Dejó en la mesa el de Christl y cogió el de Dorothea.

—Ésta es la clave, pero no somos capaces de interpretarla. La solución reside aquí, en el monasterio. Me temo que, aunque sepamos adónde hay que ir en la Antártida, el viaje sería infructuoso a menos que sepamos qué dicen estas páginas. Como decía Eginardo, hemos de tener plena comprensión del cielo.

—Su marido se fue sin tenerla.

—Ése fue su error —contestó la anciana.

—¿Podemos comer ya? —preguntó Malone, cansado de escucharla.

—Comprendo que esté frustrado con nosotros —replicó ella—, pero he venido a hacer un trato con usted.

—No, ha venido a tenderme una trampa. —Clavó la vista en las hermanas—. Otra vez.

—Si descubrimos cómo leer este libro, si merece la pena emprender el viaje, como creo que será el caso, doy por sentado que irá usted a la Antártida, ¿verdad? —quiso saber Isabel.

—No me había parado a pensar en eso aún, la verdad.

—Quiero que se lleve a mis hijas, además de a Werner y a Ulrich.

—¿Algo más? —inquirió él, casi divirtiéndose.

—Lo digo en serio. Es el precio que pagará usted por saber cuál es el lugar. Sin él, el viaje sería tan inútil como el de Dietz.

—En tal caso supongo que me quedaré sin saber cuál es, porque es una locura. No estamos hablando de retozar en la nieve, sino de la Antártida, uno de los sitios más hostiles de la Tierra.

—He hecho averiguaciones esta mañana: la temperatura en la base Halvorsen, el punto de desembarco más próximo al lugar, era de siete grados bajo cero. No está tan mal. Y el tiempo también era relativamente bueno.

—Y puede cambiar en diez minutos.

—Da la impresión de que ya ha estado usted allí —comentó Werner.

—He estado allí, y no es un buen sitio para pasar el rato.

—Cotton —dijo Christl—. Mi madre nos lo ha explicado antes. Se dirigían a un lugar concreto. —Señaló el mapa que descansaba sobre la mesa—. ¿Te das cuenta de que el submarino podría estar cerca de ese sitio?

Había jugado la baza que él se temía; eso mismo se le había pasado a él por la cabeza. El informe de la comisión de investigación recogía las últimas coordenadas conocidas del NR-1 A: «73° S, 15° O, a aproximadamente trescientos kilómetros al norte del cabo Norvegia». Ahora podían cotejarlas con otro punto de referencia, lo cual tal vez bastara para permitirle encontrar la embarcación hundida. Pero para hacerlo tenía que colaborar.

—Supongo que si accedo a hacerme cargo de estos pasajeros no se me dirá nada hasta que estemos en el aire, ¿no?

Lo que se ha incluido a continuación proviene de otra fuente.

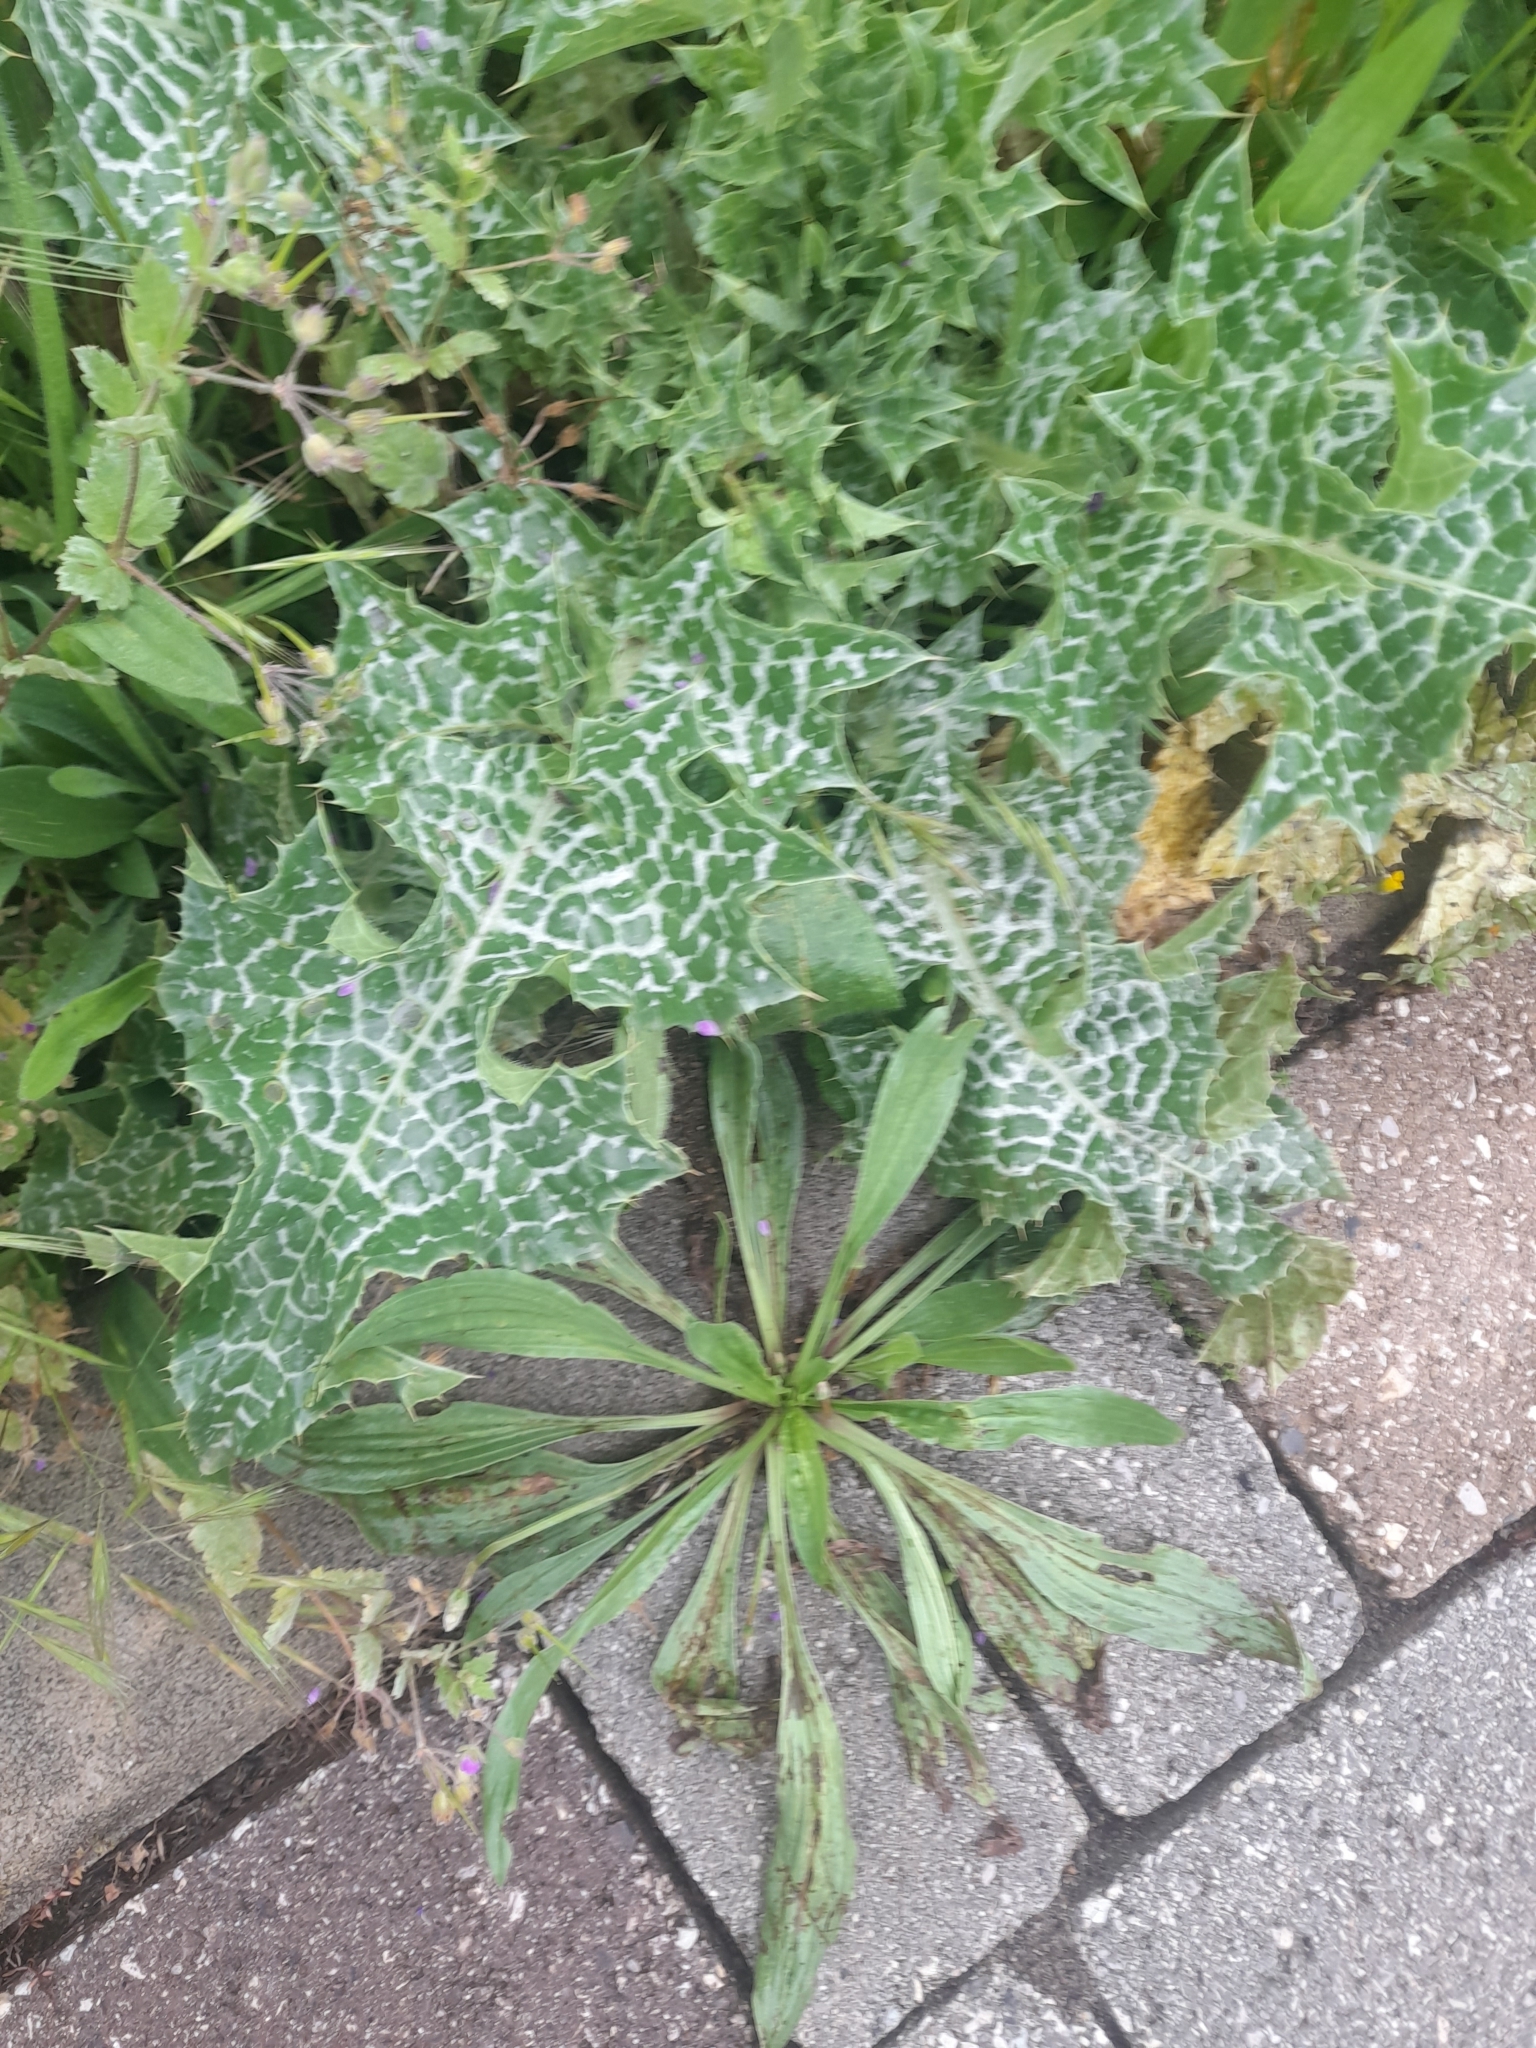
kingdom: Plantae
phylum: Tracheophyta
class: Magnoliopsida
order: Asterales
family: Asteraceae
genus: Silybum
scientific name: Silybum marianum
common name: Milk thistle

—A decir verdad, hasta que esté en tierra —corrigió la anciana—. Ulrich sabe de orientación porque le enseñó la Stasi. Él lo guiará una vez allí.

—Su falta de confianza en mí es abrumadora.

—Igual que la suya en mí.

—Es usted consciente de que no seré yo quien decida quién va. Necesitaré ayuda del Ejército estadounidense para llegar hasta allí, y puede que no permitan que vaya nadie más.

El rostro avinagrado de la anciana se iluminó con una sonrisa fugaz.

—Vamos, Herr Malone, eso es pan comido para usted. Tiene recursos, estoy segura.

Él miró a los que tenía enfrente.

—¿Tienen idea de dónde se están metiendo?

—Es el precio que hemos de pagar —contestó Dorothea.

Ahora lo entendía: su juego no había terminado.

—Podré soportarlo —aseguró Dorothea.

—Yo también —coreó Werner.

Malone fijó la mirada en Christl.

—Quiero saber qué les pasó —dijo ella, bajando los ojos.

Igual que él. Debía de estar loco.

—Muy bien, Frau Oberhauser, si resolvemos la búsqueda, trato hecho.